Malleable VIs in LabVIEW

By Henrik Hjorth

Mallable VIs were introduced in LabVIEW 2017 to implement generics and can adapt each terminal to the input data type. This allows you to create functions where the data type is not defined in the function itself but is determined during compile- or runtime.

I’ve found this feature quite useful to increase code reuse and often simplifies the block diagram implementation, both during development and afterward when reading the code.

A common use for malleable VIs is to make general functions for array manipulation, such as delete multiple elements from an array, search all elements in an array, or unique insert into an array (i.e. insert an element only if it is not already existing). Here’s an example of an implementation of delete multiple elements from an array.

A malleable VI is created by changing the file extension of a standard VI to .vim. The VI must also be configured to be inlined, have debugging disabled, and set to reentrant execution.

In LabVIEW 2019, property and invoke nodes were accepted to be inlined and supported by malleable VIs as well, making this feature even more useful (see Inlineable property nodes / Invoke nodes when apporopriate – NI Community). Below is an example of a simplified disable control function implemented in a malleable VI. Notice that there is no coercion of the reference and the strict type is kept.

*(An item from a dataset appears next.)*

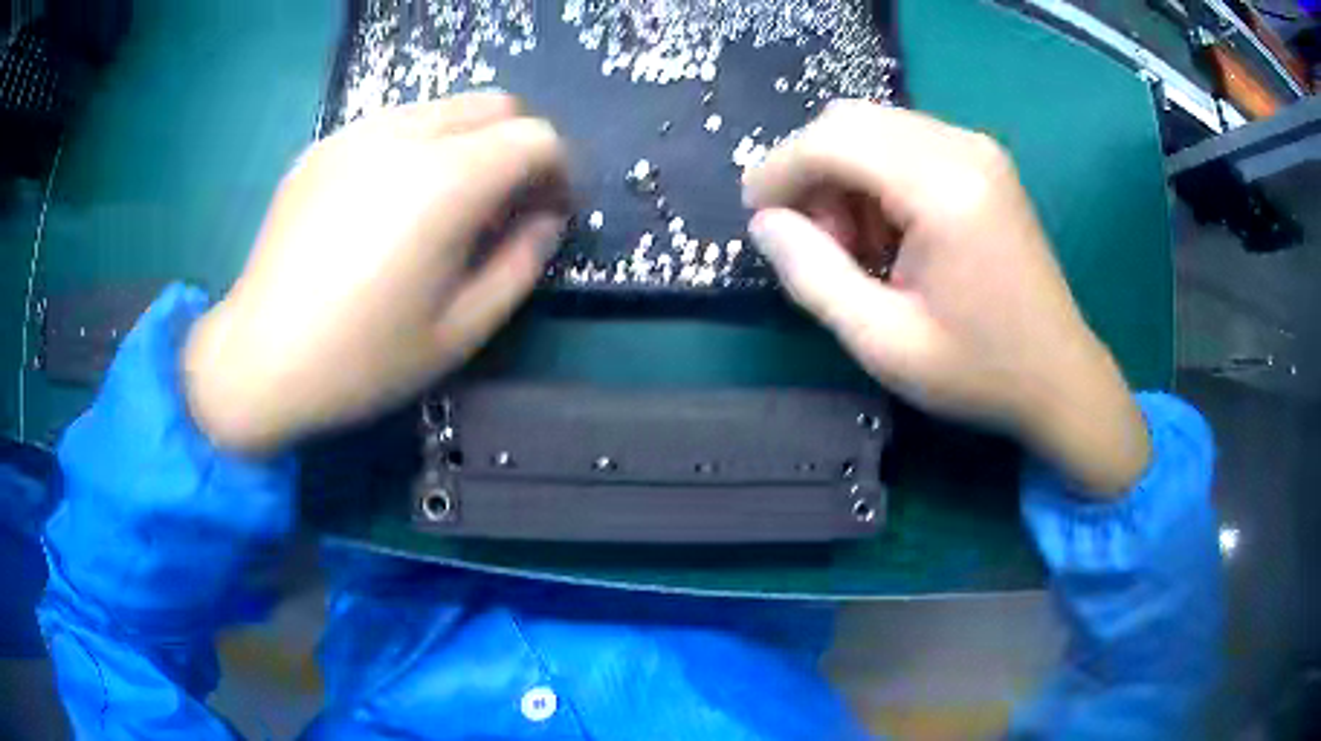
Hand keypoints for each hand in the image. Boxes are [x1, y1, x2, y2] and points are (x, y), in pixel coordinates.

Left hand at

Type Specialization Structure was introduced in LabVIEW 2018 and can be used to disable a specific section of the code based on compilation results. This is useful e.g. to handle both scalar and array inputs. The disable control function above can then be extended to handle an array input as well. The input control can be defined either as array or scalar type, both will work as seen below.

Each case in the type specialization structure is assigned either of these values

  • Declined = subdiagram has syntax errors
  • Accepted = first subdiagram to compile without errors
  • Ignored = a previous case in the list is already accepted

To force a malleable VI to decline specific data types or only accept a subset of data types, the Assert Type category functions in the Comparison palette can be used.

Malleable VIs can in some cases lead to broken wires when a polymorphic input of a malleable VI is wired. This happens if the malleable VI cannot properly determine the proper datatype of the output, e.g. if type casting is used or a case structure outputs different data types depending on case. In this scenario, the easiest way to deal with this is to put the part that breaks the functionality into a standard sub VI and call this sub VI from the malleable VI.

This dummy example demonstrates this, the block diagram of the malleable VI is shown to the left. In this case, it will accept numeric values but not e.g. boolean and string data types.

But if moving the case structure to a sub VI, all data types will be accepted.